Apache logs a message for every request. So you get a separate entry for every image/js/css file on every page. How would you filter that down to only hits on actual pages?

As in, a user comes to /about. Apache logs hits to /about, /js/blah.js, /css/style.css, and so on. How would you make sure you only get /about?

You would need something to actually make that correlation before you insert the data into Elasticsearch - Kibana can't do that with no additional information.

Since, as you note, Apache logs are stateless and only contain individual HTTP requests, tracking performance of the whole webpage usually requires adding additional tracking code to your website and basing your analytics on that. I'm familiar with boomerang developed by Yahoo, but there are probably others. You can also do it using your own code, as this blog describes.

Sticking tracking code in is the normal way to do it. But I was mainly looking for something like a pattern that helps exclude the most obviously non-page hits.
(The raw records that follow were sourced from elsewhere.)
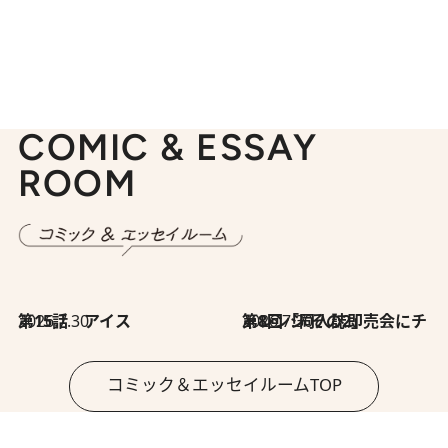
COMIC & ESSAY
ROOM
2026.7.30
第15話 アイス
2026.7.30
第8回「同人誌即売会にチャレンジ その2」
コミック＆エッセイルームTOP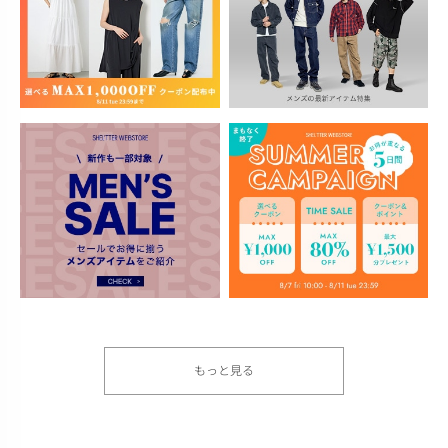
もっと見る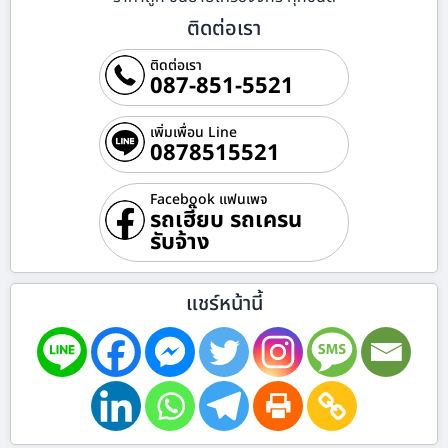
ติดต่อเรา
ติดต่อเรา
087-851-5521
เพิ่มเพื่อน Line
0878515521
Facebook แฟนเพจ
รถเฮี๊ยบ รถเครน
รับจ้าง
แชร์หน้านี้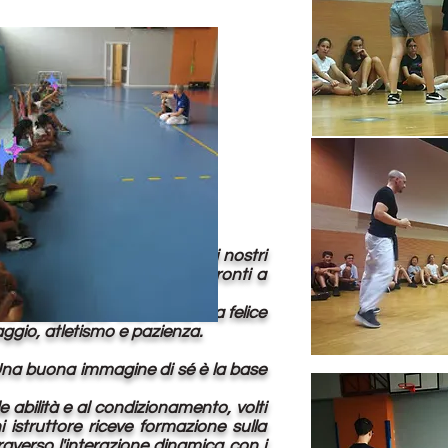
e, nonché sull'educazione dei nostri
difensive in modo che siano pronti a
nno bisogno per vivere una vita felice
oraggio, atletismo e pazienza.
. Una buona immagine di sé è la base
 abilità e al condizionamento, volti
i istruttore riceve formazione sulla
averso l'interazione dinamica con i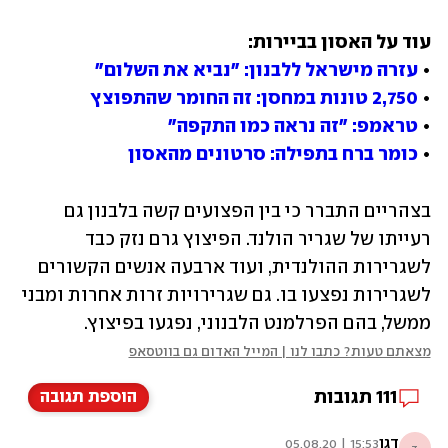
• 
עזרה מישראל ללבנון: "נביא את השלום"
• 
2,750 טונות במחסן: זה החומר שהתפוצץ
• 
טראמפ: "זה נראה כמו התקפה"
• 
כומר ברח בתפילה: סרטונים מהאסון
בצהריים התברר כי בין הפצועים קשה בלבנון גם 
רעייתו של שגריר הולנד. הפיצוץ גרם נזק כבד 
לשגרירות ההולנדית, ועוד ארבעה אנשים הקשורים 
לשגרירות נפצעו בו. גם שגרירויות זרות אחרות ומבני 
ממשל, בהם הפרלמנט הלבנוני, נפגעו בפיצוץ.
מצאתם טעות? כתבו לנו | המייל האדום גם בווטסאפ
111
תגובות
הוספת תגובה
דגן
15:53 | 05.08.20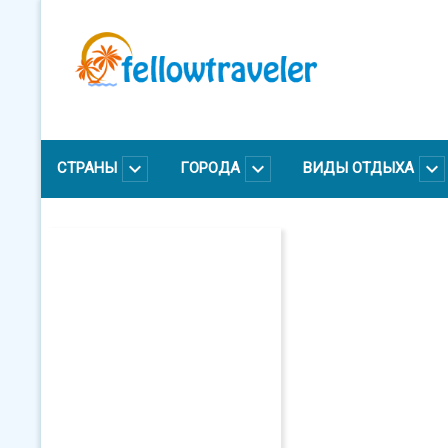
Перейти
к
основному
содержанию
СТРАНЫ
ГОРОДА
ВИДЫ ОТДЫХА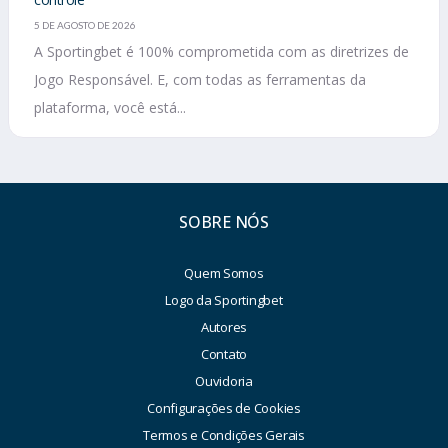
5 DE AGOSTO DE 2026
A Sportingbet é 100% comprometida com as diretrizes de
Jogo Responsável. E, com todas as ferramentas da
plataforma, você está...
SOBRE NÓS
Quem Somos
Logo da Sportingbet
Autores
Contato
Ouvidoria
Configurações de Cookies
Termos e Condições Gerais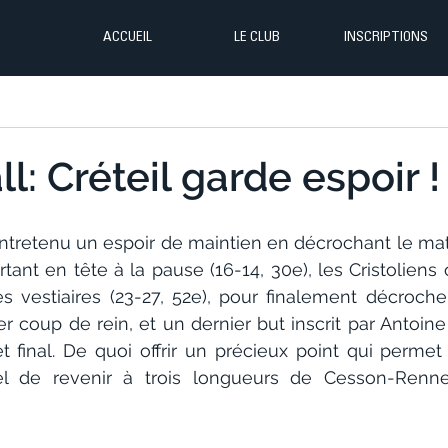
ACCUEIL
LE CLUB
INSCRIPTIONS
l: Créteil garde espoir !
ntretenu un espoir de maintien en décrochant le matc
tant en tête à la pause (16-14, 30e), les Cristoliens 
es vestiaires (23-27, 52e), pour finalement décrocher
r coup de rein, et un dernier but inscrit par Antoine 
et final. De quoi offrir un précieux point qui perm
el de revenir à trois longueurs de Cesson-Renne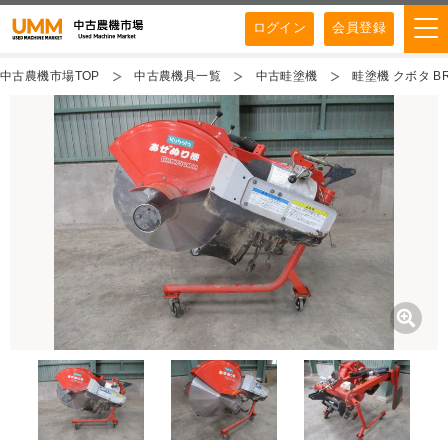
ログイン
会員登録
中古農機市場TOP
中古農機具一覧
中古畦塗機
畦塗機 クボタ BR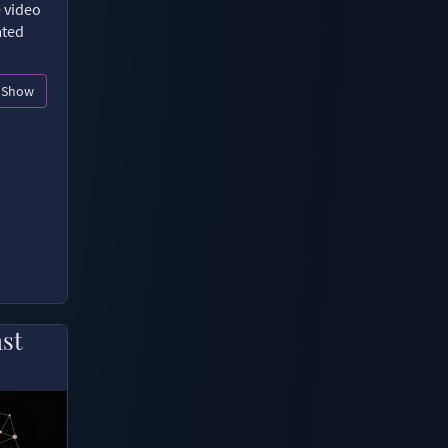
e video
ated
Show
ast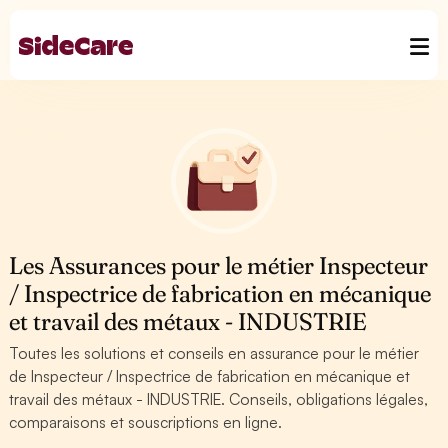
Les Assurances pour le métier Inspecteur
/ Inspectrice de fabrication en mécanique
et travail des métaux - INDUSTRIE
Toutes les solutions et conseils en assurance pour le métier
de Inspecteur / Inspectrice de fabrication en mécanique et
travail des métaux - INDUSTRIE. Conseils, obligations légales,
comparaisons et souscriptions en ligne.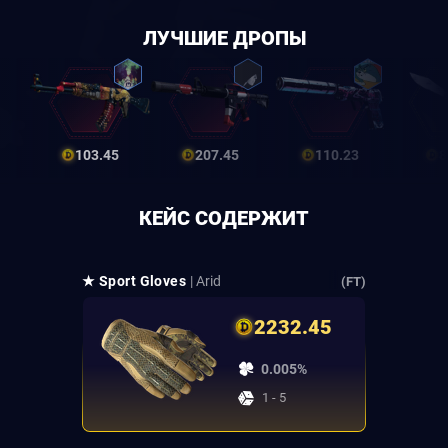
ЛУЧШИЕ ДРОПЫ
103.45
207.45
110.23
8
КЕЙС СОДЕРЖИТ
★ Sport Gloves
| Arid
(FT)
2232.45
0.005%
1 - 5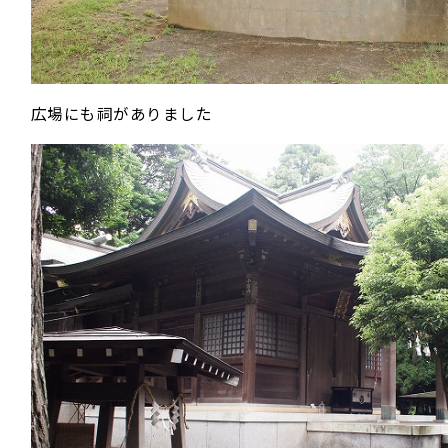
広場にも祠がありました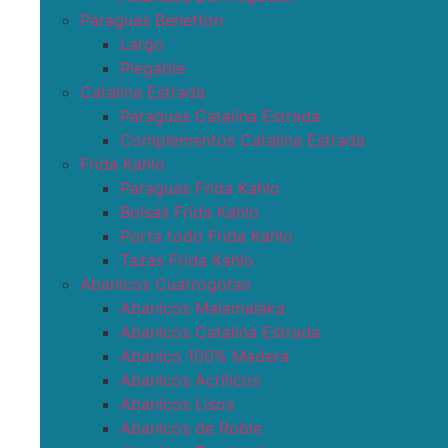
Paraguas Benetton
Largo
Plegable
Catalina Estrada
Paraguas Catalina Estrada
Complementos Catalina Estrada
Frida Kahlo
Paraguas Frida Kahlo
Bolsas Frida Kahlo
Porta todo Frida Kahlo
Tazas Frida Kahlo
Abanicos Cuatrogotas
Abanicos Malamalaka
Abanicos Catalina Estrada
Abanico 100% Madera
Abanicos Acrílicos
Abanicos Lisos
Abanicos de Roble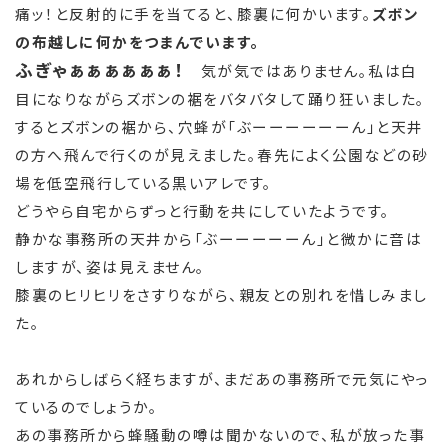
痛ッ！と反射的に手を当てると、膝裏に何かいます。
ズボン
の布越しに何かをつまんでいます。
ふぎゃぁぁぁぁぁぁ！
気が気ではありません。私は白
目になりながらズボンの裾をバタバタして踊り狂いました。
するとズボンの裾から、穴蜂が「ぶーーーーーーん」と天井
の方へ飛んで行くのが見えました。春先によく公園などの砂
場を低空飛行している黒いアレです。
どうやら自宅からずっと行動を共にしていたようです。
静かな事務所の天井から「ぶーーーーーん」と微かに音は
しますが、姿は見えません。
膝裏のヒリヒリをさすりながら、親友との別れを惜しみまし
た。
あれからしばらく経ちますが、まだあの事務所で元気にやっ
ているのでしょうか。
あの事務所から蜂騒動の噂は聞かないので、私が放った事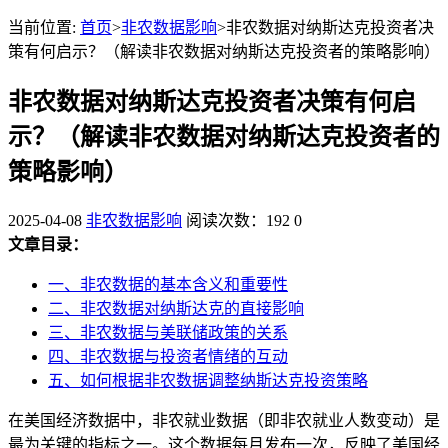
当前位置:
首页
>
非农数据影响
>非农数据对纳斯达克投资者决
策有何启示？（解读非农数据对纳斯达克投资者的策略影响）
非农数据对纳斯达克投资者决策有何启
示？（解读非农数据对纳斯达克投资者的
策略影响）
2025-04-08
非农数据影响
阅读次数：192
0
文章目录：
一、非农数据的基本含义和重要性
二、非农数据对纳斯达克的直接影响
三、非农数据与美联储政策的关系
四、非农数据与投资者情绪的互动
五、如何根据非农数据调整纳斯达克投资策略
在美国经济数据中，非农就业数据（即非农就业人数变动）是
最为关键的指标之一。这个数据每月发布一次，反映了美国经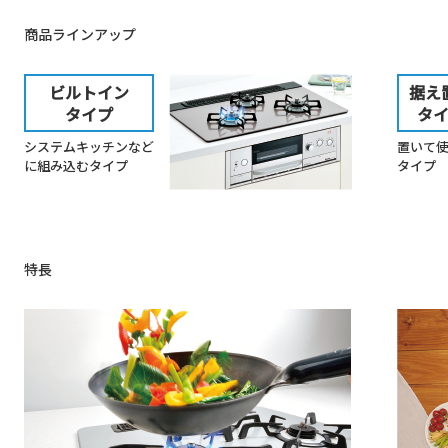
商品ラインアップ
ビルトイン
据え
タイプ
タ
システムキッチンなど
置いて
に組み込むタイプ
タイプ
特長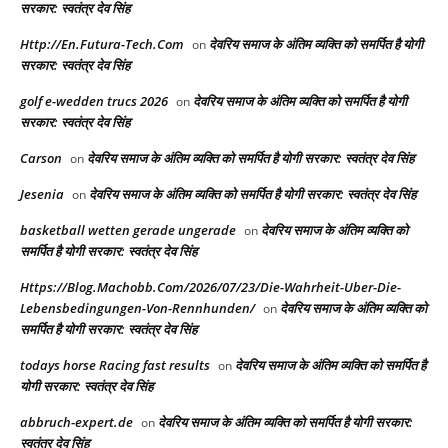
सरकार: स्वतंत्र देव सिंह
Http://En.Futura-Tech.Com
देवरिय समाज के अंतिम व्यक्ति को समर्पित है योगी
on
सरकार: स्वतंत्र देव सिंह
golf e-wedden trucs 2026
देवरिय समाज के अंतिम व्यक्ति को समर्पित है योगी
on
सरकार: स्वतंत्र देव सिंह
Carson
देवरिय समाज के अंतिम व्यक्ति को समर्पित है योगी सरकार: स्वतंत्र देव सिंह
on
Jesenia
देवरिय समाज के अंतिम व्यक्ति को समर्पित है योगी सरकार: स्वतंत्र देव सिंह
on
basketball wetten gerade ungerade
देवरिय समाज के अंतिम व्यक्ति को
on
समर्पित है योगी सरकार: स्वतंत्र देव सिंह
Https://Blog.Machobb.Com/2026/07/23/Die-Wahrheit-Uber-Die-
Lebensbedingungen-Von-Rennhunden/
देवरिय समाज के अंतिम व्यक्ति को
on
समर्पित है योगी सरकार: स्वतंत्र देव सिंह
todays horse Racing fast results​
देवरिय समाज के अंतिम व्यक्ति को समर्पित है
on
योगी सरकार: स्वतंत्र देव सिंह
abbruch-expert.de
देवरिय समाज के अंतिम व्यक्ति को समर्पित है योगी सरकार:
on
स्वतंत्र देव सिंह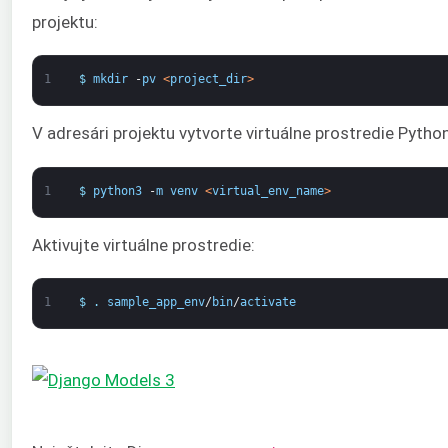
projektu:
1
$
mkdir
-
pv
<
project_dir
>
V adresári projektu vytvorte virtuálne prostredie Py
1
$
python3
-
m
venv
<
virtual_env_name
>
Aktivujte virtuálne prostredie:
1
$
.
sample_app_env
/
bin
/
activate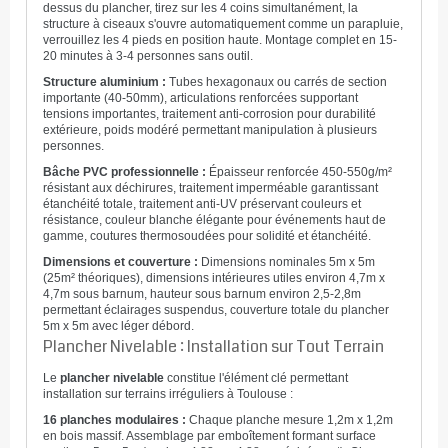
dessus du plancher, tirez sur les 4 coins simultanément, la
structure à ciseaux s'ouvre automatiquement comme un parapluie,
verrouillez les 4 pieds en position haute. Montage complet en 15-
20 minutes à 3-4 personnes sans outil.
Structure aluminium :
Tubes hexagonaux ou carrés de section
importante (40-50mm), articulations renforcées supportant
tensions importantes, traitement anti-corrosion pour durabilité
extérieure, poids modéré permettant manipulation à plusieurs
personnes.
Bâche PVC professionnelle :
Épaisseur renforcée 450-550g/m²
résistant aux déchirures, traitement imperméable garantissant
étanchéité totale, traitement anti-UV préservant couleurs et
résistance, couleur blanche élégante pour événements haut de
gamme, coutures thermosoudées pour solidité et étanchéité.
Dimensions et couverture :
Dimensions nominales 5m x 5m
(25m² théoriques), dimensions intérieures utiles environ 4,7m x
4,7m sous barnum, hauteur sous barnum environ 2,5-2,8m
permettant éclairages suspendus, couverture totale du plancher
5m x 5m avec léger débord.
Plancher Nivelable : Installation sur Tout Terrain
Le
plancher nivelable
constitue l'élément clé permettant
installation sur terrains irréguliers à Toulouse :
16 planches modulaires :
Chaque planche mesure 1,2m x 1,2m
en bois massif. Assemblage par emboîtement formant surface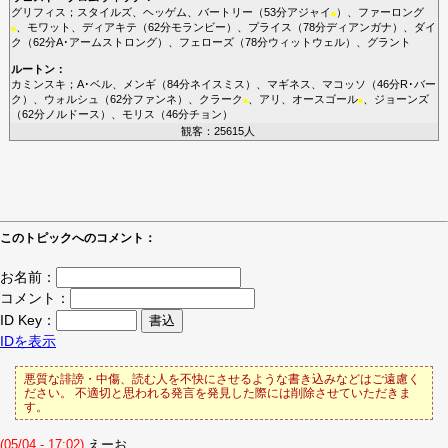
グリフィス
；
スタイルズ
、
ヘッゲム
、
バートリー
（53分
アジャイ
）、
ファーロング
■
、
モワット
、
ディアキテ
（62分
モランビー
）、
プライス
（78分
ディアンガナ
）、
ダイ
■
ク
（62分
A･アームストロング
）、
フェローズ
（78分
ウィットウェル
）、
グラント
ルートン
：
カミンスキ
；
A･ベル
、
メンギ
（84分
ネイスミス
）、
マギネス
、
マコッソ
（46分
R･バー
ク
）、
ウォルシュ
（62分
ファンネ
）、
クラーク
、
アリ
、
オースゴール
、
ジョーンズ
■
■
（62分
ノルドース
）、
モリス
（46分
チョン
）
観客：25615人
このトピックへのコメント：
お名前：
コメント：
ID Key：
IDを表示
悪質な誹謗・中傷、読む人を不快にさせるような書き込みなどはご遠慮く
ださい。 不適切と思われる発言を発見した際には削除させていただきま
す。
(05/04 - 17:02)
えーお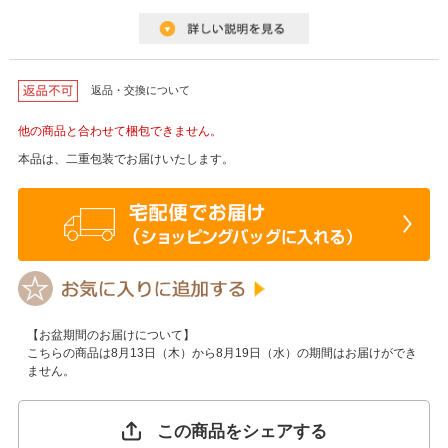
返品・交換について
他の商品と合わせて梱包できません。
本品は、二重包装でお届けいたします。
【お盆期間のお届けについて】
こちらの商品は8月13日（木）から8月19日（水）の期間はお届けができ
ません。
この商品をシェアする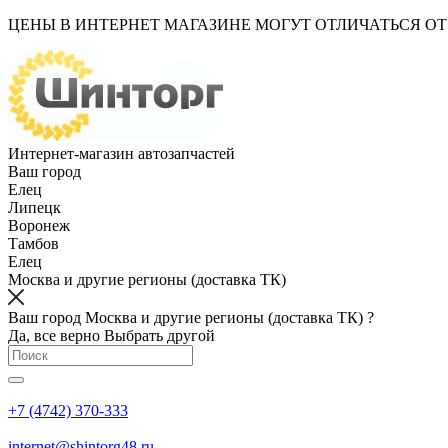
ЦЕНЫ В ИНТЕРНЕТ МАГАЗИНЕ МОГУТ ОТЛИЧАТЬСЯ О
Интернет-магазин автозапчастей
Ваш город
Елец
Липецк
Воронеж
Тамбов
Елец
Москва и другие регионы (доставка ТК)
Ваш город Москва и другие регионы (доставка ТК) ?
Да, все верно
Выбрать другой
+7 (4742) 370-333
internet@shintorg48.ru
Basically, parsing apache logs is how you would get stats if you couldn't insert tracking code. It also might be more accurate since many people block javascript and/or Google Analytics.Or if you can't put tracking code on a page for some other reason.

Anyway, I was just curious to know if anyone had done something like this. :smile:

1 Like

Gotcha, thanks for explaining further.

If you're looking to exclude files with certain extensions, you could exclude certain file types at the filter level (see attached). My worry is that the list might get quite long, though, so not sure how effective that'll be.